Regulation: The promised “cutting red tape” never arrived. As a FINMA-regulated company we value the principles-based approach, yet reporting requirements and other demands kept increasing. In insurance we saw ORSA, the Financial Condition Report, IFRS 17, liquidity reporting, and now ESG reporting on the horizon. Finance has absorbed all this with no increase in resources, so much of the efficiency we’ve gained is consumed by compliance work that creates little direct value for clients or colleagues.
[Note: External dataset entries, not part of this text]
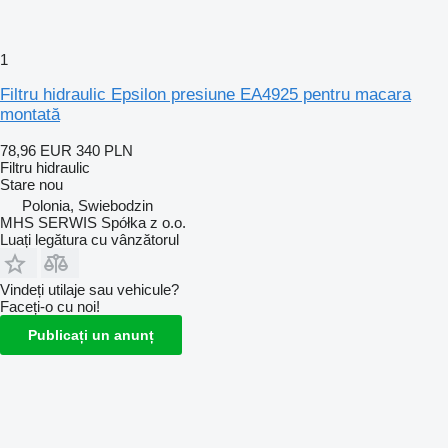
1
Filtru hidraulic Epsilon presiune EA4925 pentru macara
montată
78,96 EUR
340 PLN
Filtru hidraulic
Stare
nou
Polonia, Swiebodzin
MHS SERWIS Spółka z o.o.
Luați legătura cu vânzătorul
Vindeți utilaje sau vehicule?
Faceți-o cu noi!
Publicați un anunț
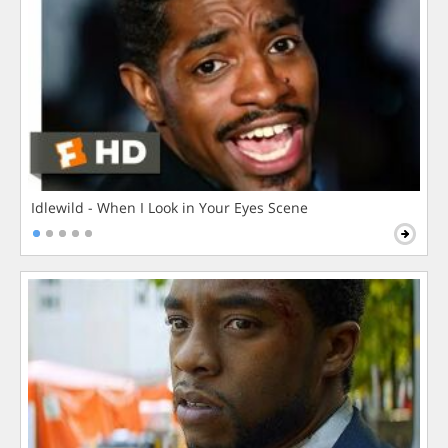
Idlewild - When I Look in Your Eyes Scene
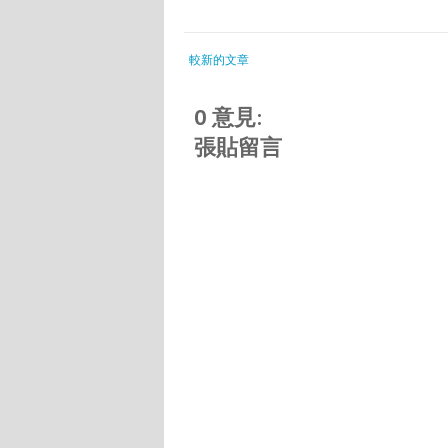
較新的文章
0 意見:
張貼留言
Deloitte: Did anything surprise you, or did any changes occur more quickly or more slowly than you expected? ​

Dr. Jazmin Seijas Nogareda: Amid all the changes, the core hasn’t changed much. We still live by a clean close, liquidity and capital discipline, tight controls, and decision-quality insights—the tools have evolved and we’re adding bots and models, but it’s new wrappers on the same core responsibilities. ​

Deloitte: How will the finance function change in the next 3 years?​

Dr. Jazmin Seijas Nogareda: GenAI with Chat GPT has been barely three years in our daily lives and it is amazing how fast it has evolved. So its use will spread further. Near term, companies will prioritise core operations—for us, technical accounting and claims. Within three years, as GenAI improves on quantitative tasks, finance will move up the queue: faster close, reconciliations and forecasting, supporting our role as stewards of data and capital. We expect "off the shelf solutions" to appear in the near future to embed GenAI more systematically in core finance and other business processes.​

Deloitte: Where do you see the current state of implementing Generative AI and / or Agentic AI in the finance function at your company? ​

Dr. Jazmin Seijas Nogareda: We are in the early phase, using GenAI (ChatGPT, Copilot) as an assistant. It already speeds up reporting, policy drafts and minutes, and helps with Excel formulas and Alteryx workflow code. We have not yet begun re-designing our processes in a fundamental way, but that will be the next step. Building on our early experiences with the tools should make us more open to new solutions and help us spot more opportunities, whilst we are preparing our compliance framework and IT infrastructure accordingly. To truly think outside the box, we as an SME company may also need external support with an outside-in view and easy to customise "off the shelf vendor solutions".​

Deloitte: How do you balance the finance role with people leadership in a small but growing company? ​

Dr. Jazmin Seijas Nogareda: In a small company, finance doesn’t sit in an ivory tower but is well connected to all other functions of the organisation. I have found the CFO role naturally extends into HR, communication and culture, because every hire and every process change has a visible impact. The challenge is to balance the rigour of controls and reporting with being accessible and building trust. In practice, the finance function becomes not only the steward of capital but also a connector of people. ​

Deloitte: How does being both a CFO and a board member shape your perspective? ​

Dr. Jazmin Seijas Nogareda: Wearing both hats makes me better at both. As a director I know what actually moves decisions—liquidity, capital, risk appetite—so as CFO I am concise. Being in the engine room also lets me at board level call out data quality and operational constraints early without missing the bigger picture and focus on governance and risk. Ultimately, finance isn’t just about accuracy, it’s about building trust at every level.